In certain cases, such as pointers to class members or the virtual mechanisms of inheritance or runtime method invocation, there is no one-to-one mapping with the C target constructs, and so full-blown auxiliary abstractions are necessary, and these bring with them a space and time cost that hopefully is offset by the additional functionality. [The ideal in C++ has been that a programmer should not pay the cost of a facility unless the facility is used.]

This is an distinction worth emphasizing because too often people confuse the CLR platform with a constraint on the Object Model possible for a .NET language, and this is not true – or at least not true in general. For example, the CLR does not support value inheritance, and so internally a .NET language that chose to support value inheritance would have to translate that into a form that could be represented within the CLR. The same is true for multiple inheritance. It is not true to say that a .NET language cannot support multiple inheritance; only that the support of multiple inheritance requires that the programmer face of the object model be translated into a form able to be represented by the underlying CLR platform. Eiffel.NET, for example, has done just that.

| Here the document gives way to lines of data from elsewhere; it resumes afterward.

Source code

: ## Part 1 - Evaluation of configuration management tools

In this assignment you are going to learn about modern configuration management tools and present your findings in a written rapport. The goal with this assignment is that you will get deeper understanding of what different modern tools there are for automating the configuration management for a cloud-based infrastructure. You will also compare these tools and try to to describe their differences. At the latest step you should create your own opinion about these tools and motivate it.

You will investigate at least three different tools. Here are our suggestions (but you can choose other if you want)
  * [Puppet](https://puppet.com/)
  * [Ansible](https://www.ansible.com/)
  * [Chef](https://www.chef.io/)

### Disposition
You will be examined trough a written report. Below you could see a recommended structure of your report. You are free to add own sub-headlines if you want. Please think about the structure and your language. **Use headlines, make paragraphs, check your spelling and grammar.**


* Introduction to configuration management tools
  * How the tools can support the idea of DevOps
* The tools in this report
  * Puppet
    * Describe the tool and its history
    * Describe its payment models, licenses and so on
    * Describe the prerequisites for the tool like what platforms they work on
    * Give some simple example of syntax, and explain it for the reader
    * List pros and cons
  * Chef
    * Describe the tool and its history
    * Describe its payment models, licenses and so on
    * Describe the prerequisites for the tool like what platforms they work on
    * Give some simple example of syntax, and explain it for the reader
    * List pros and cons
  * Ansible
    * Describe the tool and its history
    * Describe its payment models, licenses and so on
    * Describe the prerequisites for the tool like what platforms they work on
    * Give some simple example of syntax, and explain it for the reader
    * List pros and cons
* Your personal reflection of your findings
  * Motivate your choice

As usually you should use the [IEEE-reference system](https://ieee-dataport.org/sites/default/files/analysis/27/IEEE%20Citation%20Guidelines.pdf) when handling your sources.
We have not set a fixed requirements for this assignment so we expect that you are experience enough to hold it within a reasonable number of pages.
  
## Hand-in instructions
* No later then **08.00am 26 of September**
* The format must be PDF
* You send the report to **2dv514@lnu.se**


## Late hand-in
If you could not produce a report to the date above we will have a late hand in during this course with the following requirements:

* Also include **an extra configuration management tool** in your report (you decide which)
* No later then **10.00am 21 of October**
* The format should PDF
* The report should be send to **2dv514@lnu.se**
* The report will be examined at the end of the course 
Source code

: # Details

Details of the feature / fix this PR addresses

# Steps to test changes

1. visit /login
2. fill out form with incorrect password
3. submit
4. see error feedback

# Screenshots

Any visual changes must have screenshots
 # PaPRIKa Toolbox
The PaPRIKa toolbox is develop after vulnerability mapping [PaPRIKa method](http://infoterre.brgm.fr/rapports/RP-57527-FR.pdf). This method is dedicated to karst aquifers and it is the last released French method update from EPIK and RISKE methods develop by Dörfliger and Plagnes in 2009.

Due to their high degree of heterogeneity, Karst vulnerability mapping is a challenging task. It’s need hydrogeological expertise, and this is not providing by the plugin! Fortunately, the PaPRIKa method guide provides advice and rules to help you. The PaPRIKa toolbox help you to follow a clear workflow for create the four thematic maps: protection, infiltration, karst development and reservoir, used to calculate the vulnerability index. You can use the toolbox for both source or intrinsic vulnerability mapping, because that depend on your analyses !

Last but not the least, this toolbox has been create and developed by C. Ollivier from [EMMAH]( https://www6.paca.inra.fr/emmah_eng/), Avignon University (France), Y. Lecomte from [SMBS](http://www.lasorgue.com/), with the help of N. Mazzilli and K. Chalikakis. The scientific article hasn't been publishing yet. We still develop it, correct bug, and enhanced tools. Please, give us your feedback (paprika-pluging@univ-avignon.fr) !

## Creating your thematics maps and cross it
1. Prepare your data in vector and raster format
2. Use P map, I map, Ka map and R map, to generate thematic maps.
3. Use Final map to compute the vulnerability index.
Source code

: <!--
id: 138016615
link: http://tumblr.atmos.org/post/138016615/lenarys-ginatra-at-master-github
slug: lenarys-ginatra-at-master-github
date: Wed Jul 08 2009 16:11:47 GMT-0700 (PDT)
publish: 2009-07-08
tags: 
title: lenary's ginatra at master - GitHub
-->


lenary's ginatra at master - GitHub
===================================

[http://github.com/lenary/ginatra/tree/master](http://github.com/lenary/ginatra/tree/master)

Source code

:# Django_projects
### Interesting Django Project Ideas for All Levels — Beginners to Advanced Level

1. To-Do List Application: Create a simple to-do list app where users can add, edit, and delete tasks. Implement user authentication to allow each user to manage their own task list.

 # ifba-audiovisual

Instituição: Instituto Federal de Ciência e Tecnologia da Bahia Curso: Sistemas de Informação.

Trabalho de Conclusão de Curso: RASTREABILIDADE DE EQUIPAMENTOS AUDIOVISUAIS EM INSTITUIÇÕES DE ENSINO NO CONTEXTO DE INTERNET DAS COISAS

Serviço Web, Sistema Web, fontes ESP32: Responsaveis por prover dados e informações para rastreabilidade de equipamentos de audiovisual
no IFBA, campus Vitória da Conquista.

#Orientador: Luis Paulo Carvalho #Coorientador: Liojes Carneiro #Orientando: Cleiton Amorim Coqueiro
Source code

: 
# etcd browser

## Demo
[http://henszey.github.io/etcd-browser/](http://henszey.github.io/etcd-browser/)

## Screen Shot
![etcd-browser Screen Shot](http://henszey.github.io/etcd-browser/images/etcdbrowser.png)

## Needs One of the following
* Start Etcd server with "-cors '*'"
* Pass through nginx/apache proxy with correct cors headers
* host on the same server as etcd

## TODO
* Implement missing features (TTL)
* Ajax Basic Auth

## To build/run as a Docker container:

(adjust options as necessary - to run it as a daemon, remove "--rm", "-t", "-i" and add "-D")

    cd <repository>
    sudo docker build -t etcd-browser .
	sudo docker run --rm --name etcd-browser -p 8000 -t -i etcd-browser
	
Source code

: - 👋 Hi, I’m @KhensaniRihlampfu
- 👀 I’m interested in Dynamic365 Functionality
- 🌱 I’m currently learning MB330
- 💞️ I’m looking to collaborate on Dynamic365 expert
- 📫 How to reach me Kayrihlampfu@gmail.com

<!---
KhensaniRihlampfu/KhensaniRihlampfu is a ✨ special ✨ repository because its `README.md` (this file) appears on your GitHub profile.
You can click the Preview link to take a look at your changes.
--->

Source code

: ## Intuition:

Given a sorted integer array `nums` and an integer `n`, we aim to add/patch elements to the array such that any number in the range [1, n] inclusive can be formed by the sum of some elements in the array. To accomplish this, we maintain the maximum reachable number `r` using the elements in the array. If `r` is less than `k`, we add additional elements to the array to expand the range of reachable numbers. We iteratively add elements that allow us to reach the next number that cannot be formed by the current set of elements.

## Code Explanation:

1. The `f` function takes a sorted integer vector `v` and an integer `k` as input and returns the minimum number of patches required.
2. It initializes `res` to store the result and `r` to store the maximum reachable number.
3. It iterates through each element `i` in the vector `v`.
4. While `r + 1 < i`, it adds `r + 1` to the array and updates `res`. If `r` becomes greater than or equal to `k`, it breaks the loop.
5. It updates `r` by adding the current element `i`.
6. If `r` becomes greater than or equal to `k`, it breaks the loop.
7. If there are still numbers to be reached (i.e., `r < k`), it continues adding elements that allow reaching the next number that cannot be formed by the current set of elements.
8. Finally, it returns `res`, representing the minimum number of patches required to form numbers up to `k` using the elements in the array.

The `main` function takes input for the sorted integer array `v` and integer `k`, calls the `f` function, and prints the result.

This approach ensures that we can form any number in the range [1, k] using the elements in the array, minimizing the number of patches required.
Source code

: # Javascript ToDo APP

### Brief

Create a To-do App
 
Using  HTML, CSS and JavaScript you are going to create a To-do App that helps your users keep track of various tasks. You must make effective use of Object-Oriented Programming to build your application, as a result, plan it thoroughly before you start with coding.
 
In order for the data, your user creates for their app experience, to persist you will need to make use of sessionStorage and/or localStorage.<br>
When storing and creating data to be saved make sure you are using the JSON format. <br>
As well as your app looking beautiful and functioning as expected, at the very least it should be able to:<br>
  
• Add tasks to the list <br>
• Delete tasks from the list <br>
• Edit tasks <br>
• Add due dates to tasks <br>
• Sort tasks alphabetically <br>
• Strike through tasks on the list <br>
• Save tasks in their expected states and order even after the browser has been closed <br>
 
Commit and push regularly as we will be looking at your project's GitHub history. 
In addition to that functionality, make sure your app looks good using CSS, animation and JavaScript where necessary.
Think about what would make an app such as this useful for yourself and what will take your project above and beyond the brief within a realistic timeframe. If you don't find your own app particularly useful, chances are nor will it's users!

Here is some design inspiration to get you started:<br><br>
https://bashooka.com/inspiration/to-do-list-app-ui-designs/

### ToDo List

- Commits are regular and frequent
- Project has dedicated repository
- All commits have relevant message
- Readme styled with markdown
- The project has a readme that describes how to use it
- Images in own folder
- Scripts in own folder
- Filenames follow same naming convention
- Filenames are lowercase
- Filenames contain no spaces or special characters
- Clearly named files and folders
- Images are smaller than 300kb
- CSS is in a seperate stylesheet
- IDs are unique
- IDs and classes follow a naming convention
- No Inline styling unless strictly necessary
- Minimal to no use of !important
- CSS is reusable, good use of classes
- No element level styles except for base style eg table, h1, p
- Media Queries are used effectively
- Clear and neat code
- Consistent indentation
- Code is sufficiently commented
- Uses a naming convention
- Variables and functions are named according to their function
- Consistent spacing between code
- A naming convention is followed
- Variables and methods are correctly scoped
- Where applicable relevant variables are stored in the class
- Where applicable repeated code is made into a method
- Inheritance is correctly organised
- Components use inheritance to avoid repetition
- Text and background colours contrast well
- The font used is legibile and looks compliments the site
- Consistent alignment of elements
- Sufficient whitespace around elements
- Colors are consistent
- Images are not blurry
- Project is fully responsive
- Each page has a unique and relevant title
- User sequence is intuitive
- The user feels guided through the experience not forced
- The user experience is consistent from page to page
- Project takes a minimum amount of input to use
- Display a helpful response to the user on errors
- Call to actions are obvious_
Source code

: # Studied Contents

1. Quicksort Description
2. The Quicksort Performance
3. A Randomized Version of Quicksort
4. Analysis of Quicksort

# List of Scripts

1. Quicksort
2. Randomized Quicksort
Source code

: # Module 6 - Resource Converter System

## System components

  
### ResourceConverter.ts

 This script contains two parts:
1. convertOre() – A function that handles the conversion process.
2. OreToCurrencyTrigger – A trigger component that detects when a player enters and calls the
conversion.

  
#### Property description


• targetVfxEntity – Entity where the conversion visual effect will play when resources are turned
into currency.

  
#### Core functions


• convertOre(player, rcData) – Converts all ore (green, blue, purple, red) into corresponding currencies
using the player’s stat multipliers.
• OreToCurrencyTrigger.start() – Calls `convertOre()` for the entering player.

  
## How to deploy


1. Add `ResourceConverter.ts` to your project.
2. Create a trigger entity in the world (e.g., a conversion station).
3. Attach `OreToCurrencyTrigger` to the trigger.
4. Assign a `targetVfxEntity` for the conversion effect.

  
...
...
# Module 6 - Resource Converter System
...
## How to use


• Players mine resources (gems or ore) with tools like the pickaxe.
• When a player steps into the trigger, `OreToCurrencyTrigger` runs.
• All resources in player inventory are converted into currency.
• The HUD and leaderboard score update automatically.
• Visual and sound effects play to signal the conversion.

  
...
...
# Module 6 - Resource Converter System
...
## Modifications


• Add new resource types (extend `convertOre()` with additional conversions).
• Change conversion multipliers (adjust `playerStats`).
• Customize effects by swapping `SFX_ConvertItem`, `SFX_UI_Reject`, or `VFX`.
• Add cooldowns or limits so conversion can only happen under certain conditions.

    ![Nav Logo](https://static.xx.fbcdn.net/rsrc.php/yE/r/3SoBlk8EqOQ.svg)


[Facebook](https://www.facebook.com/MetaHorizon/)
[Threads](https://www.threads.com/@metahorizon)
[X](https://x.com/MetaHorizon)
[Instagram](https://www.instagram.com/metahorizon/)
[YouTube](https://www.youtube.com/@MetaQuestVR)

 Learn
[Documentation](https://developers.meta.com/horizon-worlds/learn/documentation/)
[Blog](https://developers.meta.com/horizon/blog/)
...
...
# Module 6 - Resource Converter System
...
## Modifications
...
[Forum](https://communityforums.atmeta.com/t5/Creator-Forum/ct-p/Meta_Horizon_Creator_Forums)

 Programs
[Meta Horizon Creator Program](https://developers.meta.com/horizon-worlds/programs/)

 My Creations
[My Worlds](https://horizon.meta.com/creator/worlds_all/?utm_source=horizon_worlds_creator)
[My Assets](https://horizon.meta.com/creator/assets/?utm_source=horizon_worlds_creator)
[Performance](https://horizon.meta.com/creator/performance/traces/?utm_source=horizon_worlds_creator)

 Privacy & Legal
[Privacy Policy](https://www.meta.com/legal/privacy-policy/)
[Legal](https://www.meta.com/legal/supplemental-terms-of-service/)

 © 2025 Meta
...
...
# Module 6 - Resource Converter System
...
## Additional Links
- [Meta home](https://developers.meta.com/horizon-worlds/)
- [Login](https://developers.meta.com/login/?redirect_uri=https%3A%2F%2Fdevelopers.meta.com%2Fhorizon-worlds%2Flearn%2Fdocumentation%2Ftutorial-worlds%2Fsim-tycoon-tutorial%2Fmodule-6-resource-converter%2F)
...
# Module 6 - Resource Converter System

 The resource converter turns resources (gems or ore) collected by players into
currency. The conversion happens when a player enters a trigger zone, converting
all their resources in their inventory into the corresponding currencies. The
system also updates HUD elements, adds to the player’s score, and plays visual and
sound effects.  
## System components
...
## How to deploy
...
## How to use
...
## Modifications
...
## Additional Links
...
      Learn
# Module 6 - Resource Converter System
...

On the other hand, there are some hard constraints that a language cannot reasonably get around. One such constraint is the different resolution algorithm of a virtual function invoked within a constructor and destructor. [One could imagine synthesizing numbers of special sub-object constructors for a class to simulate the ISO C++ behavior, but this would put it at considerable semantic odds with the rest of the .NET object behavior and could result in serious runtime faults.] In these cases, the C++ programmer has to concede that she is working in a different semantic model that requires learning new habits. C++ did that to the C programmer with the elimination of tentative global definitions.

The different resolution algorithm between ISO C++ and the CLR Object Models is uncompromising and there was no amelioration provided within either the original or revised C++/CLI language design. The two-part blog first described what the difference is, illustrating it with a simple example, and then peeked under the covers to show the work necessary in ISO C++ to provide its resolution semantics. This is a singular case because it has to do with object identity; that is, when is an object of a class an actual instance of that type? In the ISO C++ Object Model, the object is not an actual instance of that type until the execution of the explicit code of its constructor.

Apart from that, the virtual mechanism works the same. The order of constructors [and destructors] is the same. The run-time resolution of a method based on the actual type of the object referred to at each call point remains the same. The Template Method of the Gang of Four [GOF] Patterns book still works the same. While there be dragons, this is not one of their places of inhabitation.